Feral pigs in Canada are threatening to cross the border into America’s northern farming states like North Dakota and Montana. Feral pigs are devastating to farmers, and keeping them out should be prioritized. Steve Karnowski of the Associated Press reports:
An exploding population of hard-to-eradicate “super pigs” in Canada is threatening to spill south of the border, and northern states like Minnesota, North Dakota and Montana are taking steps to stop the invasion.
In Canada, the wild pigs roaming Alberta, Saskatchewan and Manitoba pose a new threat. They are often crossbreeds that combine the survival skills of wild Eurasian boar with the size and high fertility of domestic swine to create a “super pig” that’s spreading out of control.
Ryan Brook, a professor at the University of Saskatchewan and one of Canada’s leading authorities on the problem, calls feral swine, “the most invasive animal on the planet” and “an ecological train wreck.”
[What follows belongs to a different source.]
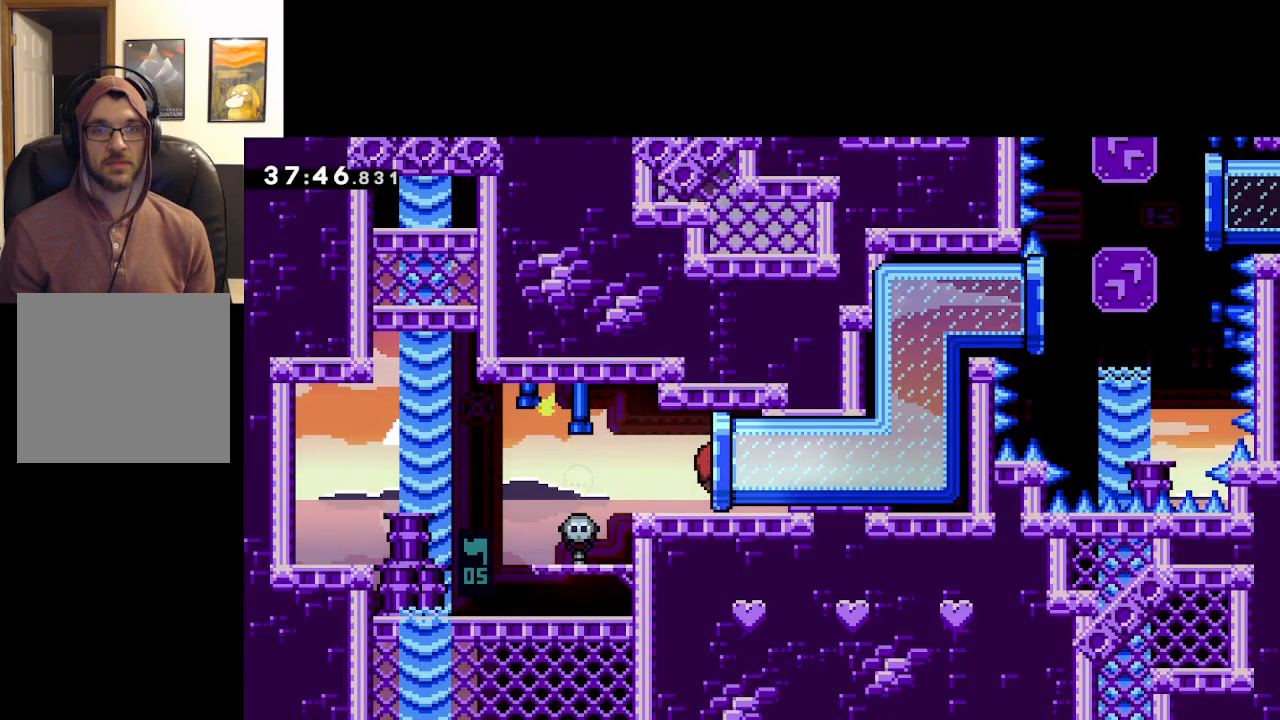
{"buttons": [], "left_stick": "center", "right_stick": "center", "events": [[483, "left_stick", "center"]]}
Pigs are not native to North America. While they’ve roamed parts of the continent for centuries, Canada’s problem dates back only to the 1980s when it encouraged farmers to raise wild boar, Brook said. The market collapsed after peaking in 2001 and some frustrated farmers simply cut their fences, setting the animals free.
It turned out that the pigs were very good at surviving Canadian winters. Smart, adaptable and furry, they eat anything, including crops and wildlife. They tear up land when they root for bugs and crops. They can spread devastating diseases to hog farms like African swine fever. And they reproduce quickly. A sow can have six piglets in a litter and raise two litters in a year.
That means 65% or more of a wild pig population could be killed every year and it will still increase, Brook said. Hunting just makes the problem worse, he said. The success rate for hunters is only about 2% to 3% and several states have banned hunting because it makes the pigs more wary and nocturnal — tougher to track down and eradicate.
Wild pigs already cause around $2.5 billion in damage to U.S. crops every year, mostly in southern states like Texas. And they can be aggressive toward humans. A woman in Texas was killed by wild pigs in 2019.